DATASET CONTENT:
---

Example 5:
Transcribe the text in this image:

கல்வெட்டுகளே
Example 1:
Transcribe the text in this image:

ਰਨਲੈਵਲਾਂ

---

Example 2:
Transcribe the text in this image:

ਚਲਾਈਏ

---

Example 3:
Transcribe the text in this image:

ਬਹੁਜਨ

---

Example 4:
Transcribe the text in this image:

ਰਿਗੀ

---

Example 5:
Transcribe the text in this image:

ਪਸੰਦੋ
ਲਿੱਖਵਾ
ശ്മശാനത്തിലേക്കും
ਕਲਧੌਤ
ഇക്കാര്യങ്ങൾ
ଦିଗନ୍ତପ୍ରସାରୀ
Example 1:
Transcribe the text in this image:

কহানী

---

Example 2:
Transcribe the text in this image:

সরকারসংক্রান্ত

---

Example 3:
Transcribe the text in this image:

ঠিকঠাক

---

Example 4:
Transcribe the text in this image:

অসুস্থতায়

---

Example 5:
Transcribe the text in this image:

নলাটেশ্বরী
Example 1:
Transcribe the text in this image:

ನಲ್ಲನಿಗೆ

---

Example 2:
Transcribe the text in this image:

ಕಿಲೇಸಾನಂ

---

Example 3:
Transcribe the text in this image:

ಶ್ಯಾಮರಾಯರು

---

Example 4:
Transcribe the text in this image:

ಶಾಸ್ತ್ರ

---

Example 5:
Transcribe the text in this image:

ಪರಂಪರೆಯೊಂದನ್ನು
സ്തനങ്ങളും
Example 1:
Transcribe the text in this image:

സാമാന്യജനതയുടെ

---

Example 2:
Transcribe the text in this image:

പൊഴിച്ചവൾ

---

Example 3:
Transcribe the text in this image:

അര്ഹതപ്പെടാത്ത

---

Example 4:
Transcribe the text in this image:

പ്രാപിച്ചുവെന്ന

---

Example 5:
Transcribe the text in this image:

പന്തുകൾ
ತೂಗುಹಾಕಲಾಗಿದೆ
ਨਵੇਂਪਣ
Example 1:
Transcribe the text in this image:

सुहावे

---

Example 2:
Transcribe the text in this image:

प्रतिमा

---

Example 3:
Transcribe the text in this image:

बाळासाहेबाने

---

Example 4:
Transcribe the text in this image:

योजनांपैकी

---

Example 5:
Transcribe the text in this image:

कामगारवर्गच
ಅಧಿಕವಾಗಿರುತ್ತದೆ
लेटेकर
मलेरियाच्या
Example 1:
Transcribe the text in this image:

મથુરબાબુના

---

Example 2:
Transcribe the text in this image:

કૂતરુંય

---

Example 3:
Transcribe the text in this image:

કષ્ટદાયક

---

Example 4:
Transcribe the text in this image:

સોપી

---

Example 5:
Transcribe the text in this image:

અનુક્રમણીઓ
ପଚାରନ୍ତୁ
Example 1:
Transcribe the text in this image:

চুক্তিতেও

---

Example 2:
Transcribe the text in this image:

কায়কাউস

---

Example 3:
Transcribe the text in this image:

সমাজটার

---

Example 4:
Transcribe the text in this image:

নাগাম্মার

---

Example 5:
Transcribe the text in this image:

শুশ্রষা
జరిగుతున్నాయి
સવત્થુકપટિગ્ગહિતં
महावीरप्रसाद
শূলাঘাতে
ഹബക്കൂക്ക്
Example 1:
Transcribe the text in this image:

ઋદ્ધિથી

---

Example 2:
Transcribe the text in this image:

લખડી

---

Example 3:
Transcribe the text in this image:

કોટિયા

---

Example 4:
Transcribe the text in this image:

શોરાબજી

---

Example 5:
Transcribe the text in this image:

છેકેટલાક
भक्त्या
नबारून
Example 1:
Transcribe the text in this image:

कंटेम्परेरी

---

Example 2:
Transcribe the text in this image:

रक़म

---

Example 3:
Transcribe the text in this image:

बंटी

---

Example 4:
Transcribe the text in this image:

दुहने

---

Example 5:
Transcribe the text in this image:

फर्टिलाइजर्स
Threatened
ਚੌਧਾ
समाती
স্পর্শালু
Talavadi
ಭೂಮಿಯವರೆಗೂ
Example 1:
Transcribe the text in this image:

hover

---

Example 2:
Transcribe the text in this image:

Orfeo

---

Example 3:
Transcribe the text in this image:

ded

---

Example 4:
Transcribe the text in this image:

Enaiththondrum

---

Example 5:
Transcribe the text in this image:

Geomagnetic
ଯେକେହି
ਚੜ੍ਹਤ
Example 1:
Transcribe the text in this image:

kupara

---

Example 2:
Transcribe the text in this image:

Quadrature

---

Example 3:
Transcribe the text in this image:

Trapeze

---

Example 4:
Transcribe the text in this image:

WHAT THE TASK ASKS: When you write the entries out again, keep every word and mark exactly as it is.

TASK RESPONSE:
---

Example 5:
Transcribe the text in this image:

கல்வெட்டுகளே
Example 1:
Transcribe the text in this image:

ਰਨਲੈਵਲਾਂ

---

Example 2:
Transcribe the text in this image:

ਚਲਾਈਏ

---

Example 3:
Transcribe the text in this image:

ਬਹੁਜਨ

---

Example 4:
Transcribe the text in this image:

ਰਿਗੀ

---

Example 5:
Transcribe the text in this image:

ਪਸੰਦੋ
ਲਿੱਖਵਾ
ശ്മശാനത്തിലേക്കും
ਕਲਧੌਤ
ഇക്കാര്യങ്ങൾ
ଦିଗନ୍ତପ୍ରସାରୀ
Example 1:
Transcribe the text in this image:

কহানী

---

Example 2:
Transcribe the text in this image:

সরকারসংক্রান্ত

---

Example 3:
Transcribe the text in this image:

ঠিকঠাক

---

Example 4:
Transcribe the text in this image:

অসুস্থতায়

---

Example 5:
Transcribe the text in this image:

নলাটেশ্বরী
Example 1:
Transcribe the text in this image:

ನಲ್ಲನಿಗೆ

---

Example 2:
Transcribe the text in this image:

ಕಿಲೇಸಾನಂ

---

Example 3:
Transcribe the text in this image:

ಶ್ಯಾಮರಾಯರು

---

Example 4:
Transcribe the text in this image:

ಶಾಸ್ತ್ರ

---

Example 5:
Transcribe the text in this image:

ಪರಂಪರೆಯೊಂದನ್ನು
സ്തനങ്ങളും
Example 1:
Transcribe the text in this image:

സാമാന്യജനതയുടെ

---

Example 2:
Transcribe the text in this image:

പൊഴിച്ചവൾ

---

Example 3:
Transcribe the text in this image:

അര്ഹതപ്പെടാത്ത

---

Example 4:
Transcribe the text in this image:

പ്രാപിച്ചുവെന്ന

---

Example 5:
Transcribe the text in this image:

പന്തുകൾ
ತೂಗುಹಾಕಲಾಗಿದೆ
ਨਵੇਂਪਣ
Example 1:
Transcribe the text in this image:

सुहावे

---

Example 2:
Transcribe the text in this image:

प्रतिमा

---

Example 3:
Transcribe the text in this image:

बाळासाहेबाने

---

Example 4:
Transcribe the text in this image:

योजनांपैकी

---

Example 5:
Transcribe the text in this image:

कामगारवर्गच
ಅಧಿಕವಾಗಿರುತ್ತದೆ
लेटेकर
मलेरियाच्या
Example 1:
Transcribe the text in this image:

મથુરબાબુના

---

Example 2:
Transcribe the text in this image:

કૂતરુંય

---

Example 3:
Transcribe the text in this image:

કષ્ટદાયક

---

Example 4:
Transcribe the text in this image:

સોપી

---

Example 5:
Transcribe the text in this image:

અનુક્રમણીઓ
ପଚାରନ୍ତୁ
Example 1:
Transcribe the text in this image:

চুক্তিতেও

---

Example 2:
Transcribe the text in this image:

কায়কাউস

---

Example 3:
Transcribe the text in this image:

সমাজটার

---

Example 4:
Transcribe the text in this image:

নাগাম্মার

---

Example 5:
Transcribe the text in this image:

শুশ্রষা
జరిగుతున్నాయి
સવત્થુકપટિગ્ગહિતં
महावीरप्रसाद
শূলাঘাতে
ഹബക്കൂക്ക്
Example 1:
Transcribe the text in this image:

ઋદ્ધિથી

---

Example 2:
Transcribe the text in this image:

લખડી

---

Example 3:
Transcribe the text in this image:

કોટિયા

---

Example 4:
Transcribe the text in this image:

શોરાબજી

---

Example 5:
Transcribe the text in this image:

છેકેટલાક
भक्त्या
नबारून
Example 1:
Transcribe the text in this image:

कंटेम्परेरी

---

Example 2:
Transcribe the text in this image:

रक़म

---

Example 3:
Transcribe the text in this image:

बंटी

---

Example 4:
Transcribe the text in this image:

दुहने

---

Example 5:
Transcribe the text in this image:

फर्टिलाइजर्स
Threatened
ਚੌਧਾ
समाती
স্পর্শালু
Talavadi
ಭೂಮಿಯವರೆಗೂ
Example 1:
Transcribe the text in this image:

hover

---

Example 2:
Transcribe the text in this image:

Orfeo

---

Example 3:
Transcribe the text in this image:

ded

---

Example 4:
Transcribe the text in this image:

Enaiththondrum

---

Example 5:
Transcribe the text in this image:

Geomagnetic
ଯେକେହି
ਚੜ੍ਹਤ
Example 1:
Transcribe the text in this image:

kupara

---

Example 2:
Transcribe the text in this image:

Quadrature

---

Example 3:
Transcribe the text in this image:

Trapeze

---

Example 4:
Transcribe the text in this image:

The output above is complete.